Cardinal Bellarmine’s enumeration of eighteen Councils from Nicaea to Trent was used for the Roman edition of the Concilia Generalia published in 1608-1612 by order of Pope Paul V, and all later editions. This list is not infallible in aspects that do not affect any doctrine of the Church. Since the First Lateran Council promulgated no dogmas, its ecumenical status has no intrinsic connection to revealed truth and therefore is not a dogmatic fact.

[4] W.H. Carroll. The Building of Christendom, vol. 2, p. 433. St. Vladimir received papal embassies in 991 and 1000, and sent his own embassy to Rome in 994.

This was actually the second conversion of Russia. That achieved by Photius in the ninth century was short-lived, likely due to the defeat of Russian Christian rulers by pagan rivals.

[5] As W.H. Carroll observes (Ibid., p. 464.), the voluntary nature of Gregory’s resignation is proved by the fact that neither he nor his companion Hildebrand—the most strenuous advocate of papal autonomy—ever disputed that he then ceased to be pope. The other popes deposed at Sutri—Benedict IX and Sylvester III—had no adherents and made no claim to the throne at that time. Still, Henry had their cases tried, as he wanted there to be no doubt about the legitimacy of his coronation as Holy Roman Emperor.
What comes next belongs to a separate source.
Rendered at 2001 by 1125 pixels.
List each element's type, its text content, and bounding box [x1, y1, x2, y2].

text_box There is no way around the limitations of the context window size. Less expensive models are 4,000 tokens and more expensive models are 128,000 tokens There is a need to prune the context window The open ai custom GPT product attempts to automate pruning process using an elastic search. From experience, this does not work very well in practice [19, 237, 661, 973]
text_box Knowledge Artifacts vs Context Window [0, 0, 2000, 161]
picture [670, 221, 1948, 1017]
[6] At the Council of Jerusalem, the Apostles forbade eating blood [Acts 15:29], but Western Christians have always understood this as a reformable disciplinary canon, much like the Council’s injunction against eating meat sacrificed to idols, to avoid giving scandal to early Jewish Christians. [cf 1 Cor. 8:4-13, 10:27-28] It is forbidden to the Jews and those who live among them by the Torah’s laws for ritual cleanness, to show respect for the life or soul of an animal. [Lev. 7:26-27, 17:10-14] The Noahide laws, which apply even to gentiles, forbid eating flesh with lifeblood in it [Gen. 9:4], but the Jews have understood this as requiring only that one may not eat flesh cut from a living animal or drink its blood.
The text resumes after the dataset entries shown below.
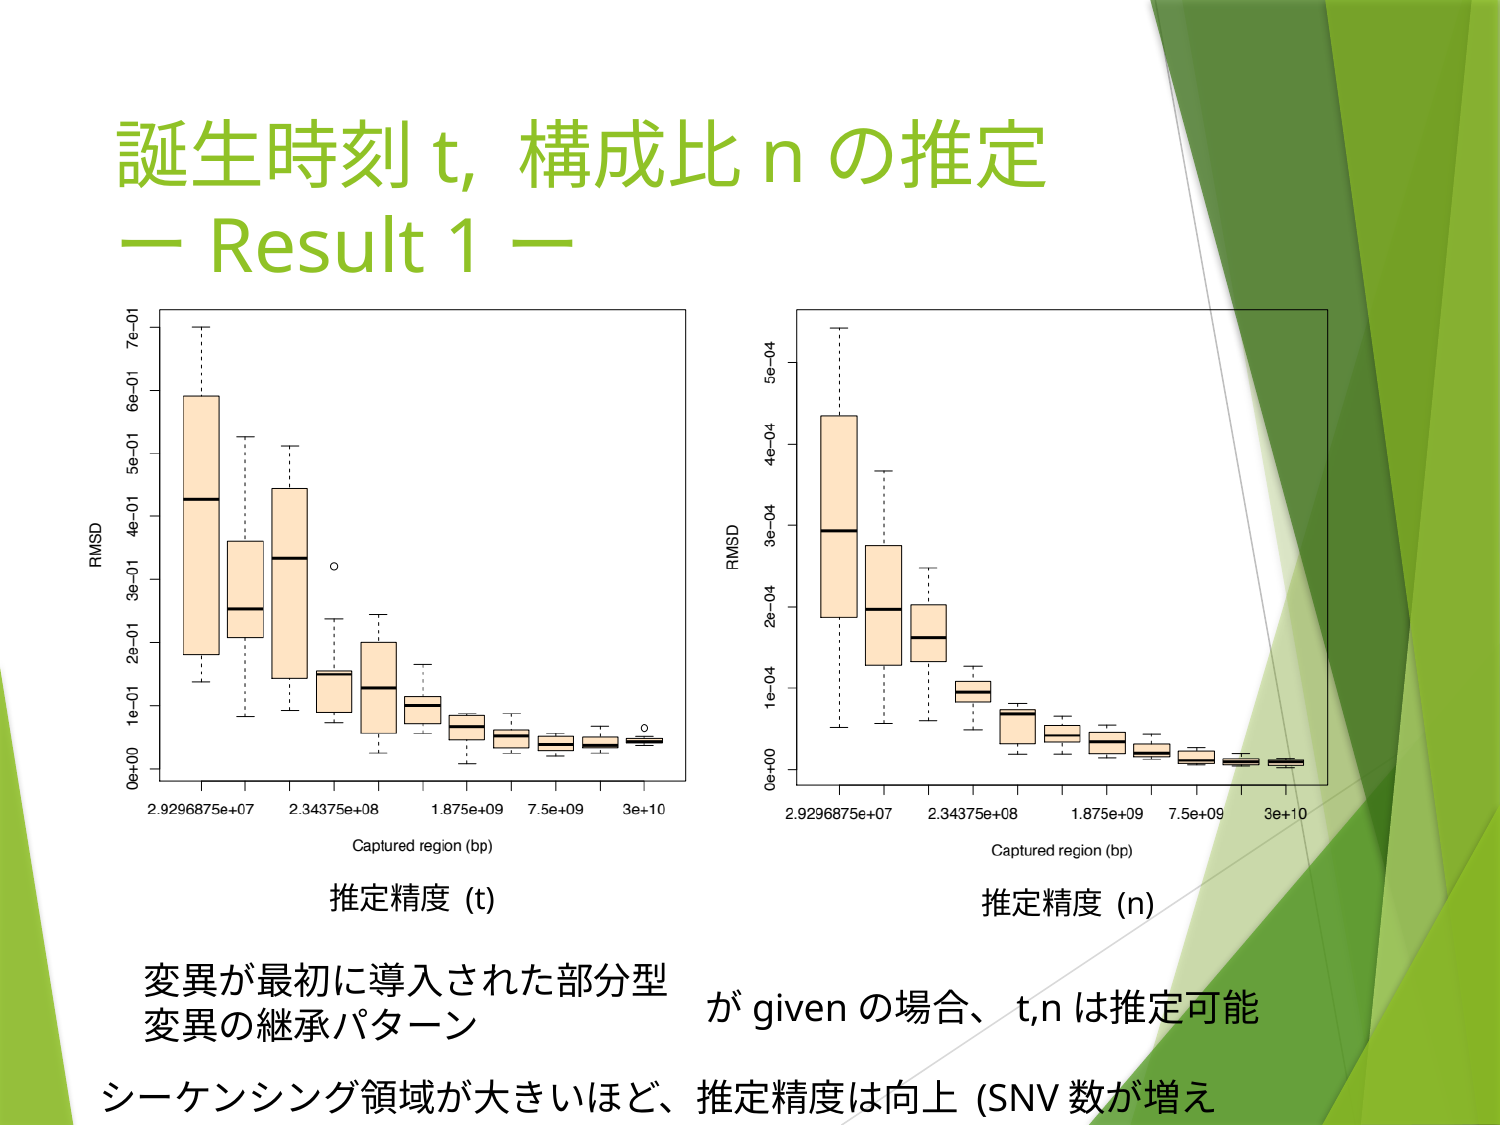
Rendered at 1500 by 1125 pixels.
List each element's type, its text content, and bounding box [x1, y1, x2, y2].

text_box 推定精度 (n) [966, 885, 1240, 929]
text_box シーケンシング領域が大きいほど、推定精度は向上 (SNV数が増える) [84, 1066, 1281, 1125]
title 誕生時刻t, 構成比nの推定 ーResult 1ー [99, 99, 1142, 233]
text_box がgivenの場合、t,nは推定可能 [690, 976, 1275, 1037]
picture [720, 234, 1364, 878]
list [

[7] Ep. CI in Patrologia Latina, date uncertain. It is dated 1054 in PL, since it is found with the letters to Cerularius, but its content suggests it is earlier. Mann dates it to early 1053, shortly after Peter III’s accession in 1052.

[8] The title of ecumenical patriarch, claimed by Constantinopolitan prelates for centuries, likely referred only to a pretended jurisdiction over all churches in the Byzantine Empire, not the entire Catholic Church. In the 1050s, Antioch was still part of the empire.
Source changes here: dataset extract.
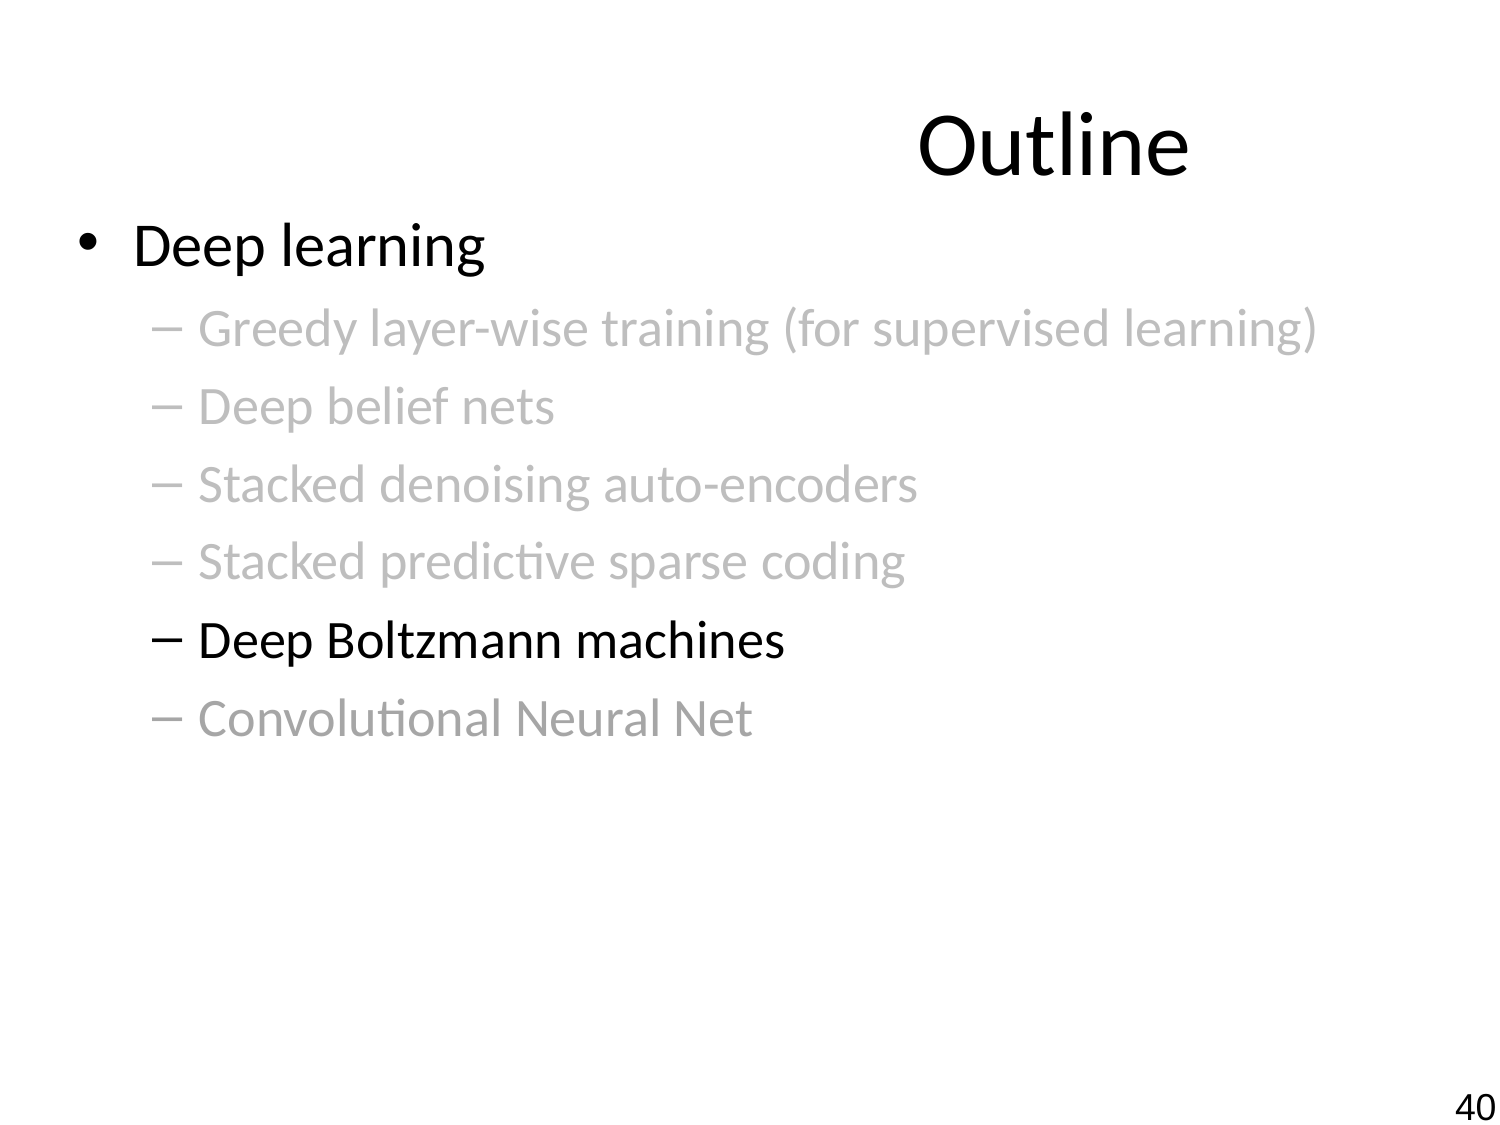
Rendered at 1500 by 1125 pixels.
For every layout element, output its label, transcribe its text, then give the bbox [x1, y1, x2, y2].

[8] Ep. C in Patrologia Latina.

[9] Judicio et consilio D. apostolici causam imperatoris determinandam reservantes. in: Ekkehard of Aura, Annals of Hildesheim.

[10] Frederick I (1152-90) was the first to call himself Holy Roman Emperor, to emphasize that this office is divinely ordained, independently of the Pope.

[11] That the Council’s purpose was to confirm the pact is attested by Abbot Suger of Saint-Denis, who attended, and Falcone of Benevento, a reliable contemporary. See H.K. Mann, Lives of the Popes, v.8., p.177.

[12] The formula Ego NN ecclesiae catholicae episcopus was frequently used by popes from Urban II onward. Earlier, Alexander II signed a 1062 bull as catholicae Ecclesiae episcopus, but he more commonly styled himself as the humble or unworthy bishop of the Apostolic See or Church. Before him, Nicholas II (1059) signed as episcopus sanctae catholicae et apostolicae Romanae Ecclesiae, so catholic was originally a descriptor of the Apostolic Church, not necessarily a claim of immediate jurisdiction over other churches. Still earlier, Victor II called himself sanctae Romanae et universalis papae (1055), and Leo IX signed as sanctae catholicae et apostolicae Ecclesiae, apparently identifying his Church with the one Church of the Nicene Creed. Evidently, the popes had regarded themselves as universal bishop in one sense or another long before Calixtus. [For further discussion, see: Georg May, Ego N.N. Catholicae Ecclesiae Episcopus: Entstehung, Entwicklung und Bedeutung einer Unterschriftsformel im Hinblick auf den Universalepiskopat des Papstes (Berlin: Duncker & Humblot, 1995).]